TASK ITEM: After finding the line containing "right knee: (118, 418)" below, please output that line and each following one through the line containing "left eye: (206, 107)", exactly as written.

Stored dataset items:
- - - - -

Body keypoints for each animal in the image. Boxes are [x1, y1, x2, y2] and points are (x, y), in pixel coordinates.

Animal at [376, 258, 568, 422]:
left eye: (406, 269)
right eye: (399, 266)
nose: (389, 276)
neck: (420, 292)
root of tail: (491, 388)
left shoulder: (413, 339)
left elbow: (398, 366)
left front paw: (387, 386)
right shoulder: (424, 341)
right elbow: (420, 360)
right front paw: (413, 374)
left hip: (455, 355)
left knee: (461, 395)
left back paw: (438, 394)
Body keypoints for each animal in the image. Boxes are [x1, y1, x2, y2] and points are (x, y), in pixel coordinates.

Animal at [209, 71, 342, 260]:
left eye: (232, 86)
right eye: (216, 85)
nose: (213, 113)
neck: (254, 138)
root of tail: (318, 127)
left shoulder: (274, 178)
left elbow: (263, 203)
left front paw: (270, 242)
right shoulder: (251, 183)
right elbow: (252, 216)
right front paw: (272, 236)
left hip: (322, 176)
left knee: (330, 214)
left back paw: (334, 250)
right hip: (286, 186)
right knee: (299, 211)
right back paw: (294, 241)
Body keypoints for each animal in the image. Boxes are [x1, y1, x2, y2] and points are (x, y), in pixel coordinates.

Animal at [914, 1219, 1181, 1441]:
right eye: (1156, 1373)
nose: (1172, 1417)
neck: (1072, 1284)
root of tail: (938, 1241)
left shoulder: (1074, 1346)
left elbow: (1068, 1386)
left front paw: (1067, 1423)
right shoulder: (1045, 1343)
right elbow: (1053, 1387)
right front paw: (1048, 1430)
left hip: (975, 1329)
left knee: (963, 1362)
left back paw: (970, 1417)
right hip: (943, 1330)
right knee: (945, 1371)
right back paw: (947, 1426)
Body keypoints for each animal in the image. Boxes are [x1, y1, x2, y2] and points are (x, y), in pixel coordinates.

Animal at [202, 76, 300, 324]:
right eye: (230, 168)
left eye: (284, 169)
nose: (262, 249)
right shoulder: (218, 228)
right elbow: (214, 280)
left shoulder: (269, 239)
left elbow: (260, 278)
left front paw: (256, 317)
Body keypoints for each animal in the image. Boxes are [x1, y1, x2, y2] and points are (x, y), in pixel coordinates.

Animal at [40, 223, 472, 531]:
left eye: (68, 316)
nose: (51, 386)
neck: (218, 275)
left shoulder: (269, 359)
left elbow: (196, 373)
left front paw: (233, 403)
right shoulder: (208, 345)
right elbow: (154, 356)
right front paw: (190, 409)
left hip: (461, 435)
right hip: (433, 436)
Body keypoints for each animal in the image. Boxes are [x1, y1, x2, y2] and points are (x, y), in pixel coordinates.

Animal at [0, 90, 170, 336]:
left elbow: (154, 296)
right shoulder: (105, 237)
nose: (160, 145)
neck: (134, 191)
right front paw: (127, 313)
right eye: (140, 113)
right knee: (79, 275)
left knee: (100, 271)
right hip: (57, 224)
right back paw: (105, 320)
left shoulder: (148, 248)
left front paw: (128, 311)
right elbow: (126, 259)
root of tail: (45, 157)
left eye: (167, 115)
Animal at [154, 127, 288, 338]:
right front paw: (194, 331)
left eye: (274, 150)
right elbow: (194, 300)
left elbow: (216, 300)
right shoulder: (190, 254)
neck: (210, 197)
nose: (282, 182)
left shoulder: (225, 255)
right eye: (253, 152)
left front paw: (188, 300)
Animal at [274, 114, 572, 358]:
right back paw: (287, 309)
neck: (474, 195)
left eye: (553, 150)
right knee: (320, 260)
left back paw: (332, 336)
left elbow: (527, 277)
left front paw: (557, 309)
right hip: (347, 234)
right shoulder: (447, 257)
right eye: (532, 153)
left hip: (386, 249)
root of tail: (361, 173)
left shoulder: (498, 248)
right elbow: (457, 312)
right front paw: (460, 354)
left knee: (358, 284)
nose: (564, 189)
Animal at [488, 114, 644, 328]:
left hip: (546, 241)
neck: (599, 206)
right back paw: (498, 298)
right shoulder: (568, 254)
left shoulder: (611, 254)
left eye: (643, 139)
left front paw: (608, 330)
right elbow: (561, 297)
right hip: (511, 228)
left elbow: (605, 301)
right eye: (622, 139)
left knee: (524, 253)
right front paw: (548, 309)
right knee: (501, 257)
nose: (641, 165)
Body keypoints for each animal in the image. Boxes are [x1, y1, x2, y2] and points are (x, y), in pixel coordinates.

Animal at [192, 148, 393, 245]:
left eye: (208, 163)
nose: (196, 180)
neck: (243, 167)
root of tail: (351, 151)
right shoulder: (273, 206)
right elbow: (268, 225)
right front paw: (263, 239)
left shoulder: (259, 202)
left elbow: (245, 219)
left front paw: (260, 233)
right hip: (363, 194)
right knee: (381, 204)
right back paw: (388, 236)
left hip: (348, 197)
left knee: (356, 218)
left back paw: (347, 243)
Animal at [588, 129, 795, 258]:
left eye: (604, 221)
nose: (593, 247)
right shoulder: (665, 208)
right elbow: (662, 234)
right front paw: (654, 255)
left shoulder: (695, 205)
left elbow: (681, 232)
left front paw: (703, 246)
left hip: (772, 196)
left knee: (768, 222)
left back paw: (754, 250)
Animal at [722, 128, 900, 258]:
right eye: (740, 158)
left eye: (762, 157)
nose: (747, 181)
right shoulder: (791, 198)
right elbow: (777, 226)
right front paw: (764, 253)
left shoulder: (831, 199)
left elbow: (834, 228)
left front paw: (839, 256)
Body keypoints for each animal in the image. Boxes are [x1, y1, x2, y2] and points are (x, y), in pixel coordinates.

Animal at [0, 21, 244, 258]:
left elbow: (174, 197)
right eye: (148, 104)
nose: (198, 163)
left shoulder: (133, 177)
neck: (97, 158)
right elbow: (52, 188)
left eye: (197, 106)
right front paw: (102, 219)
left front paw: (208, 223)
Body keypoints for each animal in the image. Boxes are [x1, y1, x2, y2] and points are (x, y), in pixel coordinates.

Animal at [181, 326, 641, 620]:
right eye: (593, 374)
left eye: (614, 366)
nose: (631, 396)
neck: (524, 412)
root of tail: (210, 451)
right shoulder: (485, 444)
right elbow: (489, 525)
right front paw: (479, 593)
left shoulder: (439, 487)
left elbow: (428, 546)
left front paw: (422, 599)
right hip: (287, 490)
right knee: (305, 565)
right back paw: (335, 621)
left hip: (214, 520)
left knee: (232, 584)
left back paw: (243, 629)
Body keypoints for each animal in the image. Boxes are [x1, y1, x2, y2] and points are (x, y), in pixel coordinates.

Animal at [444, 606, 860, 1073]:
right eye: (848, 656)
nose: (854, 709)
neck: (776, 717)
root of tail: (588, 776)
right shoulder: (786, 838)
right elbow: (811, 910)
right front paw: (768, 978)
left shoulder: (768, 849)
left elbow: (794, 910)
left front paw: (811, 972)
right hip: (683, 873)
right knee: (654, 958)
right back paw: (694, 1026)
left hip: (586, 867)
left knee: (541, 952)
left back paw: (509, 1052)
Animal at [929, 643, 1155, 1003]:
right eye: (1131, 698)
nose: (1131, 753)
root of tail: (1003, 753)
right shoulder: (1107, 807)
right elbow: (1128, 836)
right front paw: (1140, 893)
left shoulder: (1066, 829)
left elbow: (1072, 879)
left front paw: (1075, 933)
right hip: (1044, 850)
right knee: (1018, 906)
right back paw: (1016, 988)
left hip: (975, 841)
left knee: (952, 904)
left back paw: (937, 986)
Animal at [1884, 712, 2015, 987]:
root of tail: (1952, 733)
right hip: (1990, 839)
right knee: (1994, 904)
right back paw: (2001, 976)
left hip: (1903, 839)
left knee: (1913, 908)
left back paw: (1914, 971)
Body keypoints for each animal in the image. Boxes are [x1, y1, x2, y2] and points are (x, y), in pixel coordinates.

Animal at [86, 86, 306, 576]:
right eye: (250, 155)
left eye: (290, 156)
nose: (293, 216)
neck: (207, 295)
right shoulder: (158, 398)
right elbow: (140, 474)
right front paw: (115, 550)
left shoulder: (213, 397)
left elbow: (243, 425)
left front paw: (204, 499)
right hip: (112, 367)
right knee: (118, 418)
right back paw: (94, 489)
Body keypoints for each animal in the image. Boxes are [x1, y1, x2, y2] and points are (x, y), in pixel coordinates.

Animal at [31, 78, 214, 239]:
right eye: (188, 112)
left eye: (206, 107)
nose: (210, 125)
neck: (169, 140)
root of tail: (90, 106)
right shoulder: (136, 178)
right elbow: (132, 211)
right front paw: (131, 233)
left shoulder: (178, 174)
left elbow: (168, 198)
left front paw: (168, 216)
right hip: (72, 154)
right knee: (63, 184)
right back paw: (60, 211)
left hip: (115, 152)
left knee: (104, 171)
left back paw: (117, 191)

- - - - -

TASK SOLUTION:
right knee: (118, 418)
right back paw: (94, 489)
Body keypoints for each animal in the image. Boxes are [x1, y1, x2, y2] and points are (x, y), in pixel coordinates.

Animal at [31, 78, 214, 239]:
right eye: (188, 112)
left eye: (206, 107)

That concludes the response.